SOURCE EXTRACT =
- - - -

Among those who frequented Burgess Court would have been the occupants of these towers, but who were they? Having built Burgess Court, it seems likely that the exercise of'coign and livery' would have been voluntarily extended to the maintenance of a small garrison. Such a garrison would have comprised lightly armed spearmen and archers and they may well have been housed in the Burgess Court towers. The garrison captain, perhaps a local gentleman, was probably housed in one of the two larger towers.
Of these, Southeast Tower seems a natural choice since it stands at the highest point of the priory and overlooks the main gate and the approach to Kells from the east. It would also have looked out across the town of Kells, and only the road south would soon have been out of view over the crest of the slope against which the tower is built. In
Figure 4 the southeast corner of Burgess Court is depicted as a timber-fenced yard containing the stables and store-houses of the captain's household (the crease of a penthouse roof against the tower's north wall is relatively modern). A company of garrison troops is also shown mustering under the captain's supervision in the yard.

Shared architectural features

Entrances and windows (excluding narrow slits) in the Burgess Court towers are framed by large, alternating wide and narrow blocks of cut or chiselled stone. Entrance doorways have pointed arches while internal doorways are square-headed, and the larger windows have chamfered edges around their openings.

- - - -

ACTIVITIES =
a. Quote the passage on the Burgess Court towers from "Among those who" up to and including "two larger towers.".
b. Answer these about the passage on the Burgess Court towers:
(i) Which tower seems a natural choice to house the garrison captain?
(ii) What kinds of soldiers would the garrison have comprised?
(iii) What shape of arch do the entrance doorways have?
The listing after this point comes from a separate source.

SUPPLIED DATA =
- - - -

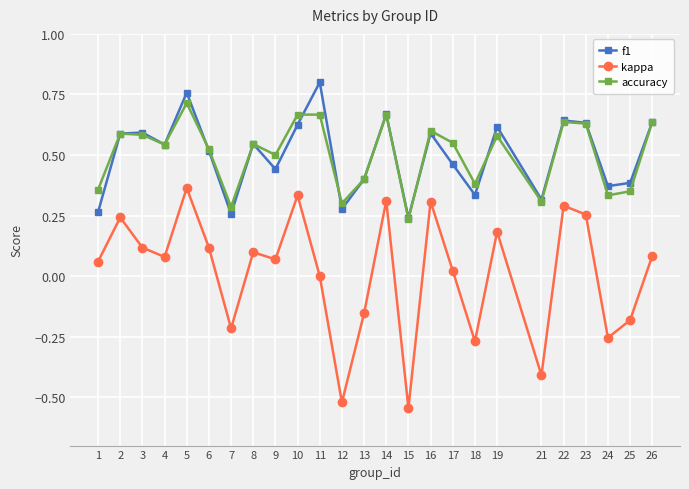

What are all the series names shown in the legend?

f1, kappa, accuracy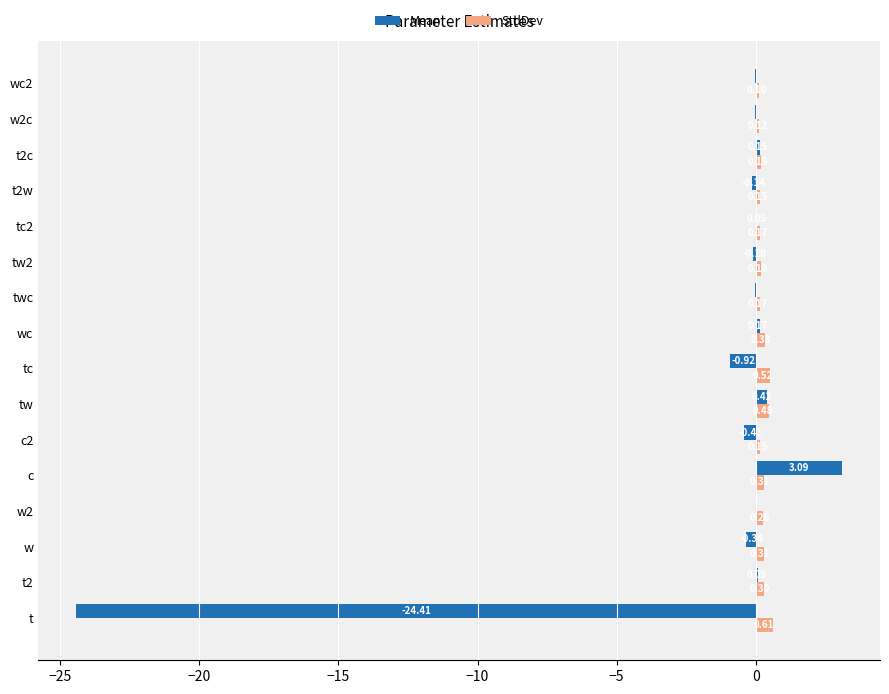

Where is Mean nearest to the value -10?

tc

- - - -

ANSWERS GIVEN =
a.
Among those who frequented Burgess Court would have been the occupants of these towers, but who were they? Having built Burgess Court, it seems likely that the exercise of'coign and livery' would have been voluntarily extended to the maintenance of a small garrison. Such a garrison would have comprised lightly armed spearmen and archers and they may well have been housed in the Burgess Court towers. The garrison captain, perhaps a local gentleman, was probably housed in one of the two larger towers.

b.
(i) Southeast Tower
(ii) Lightly armed spearmen and archers
(iii) Pointed arches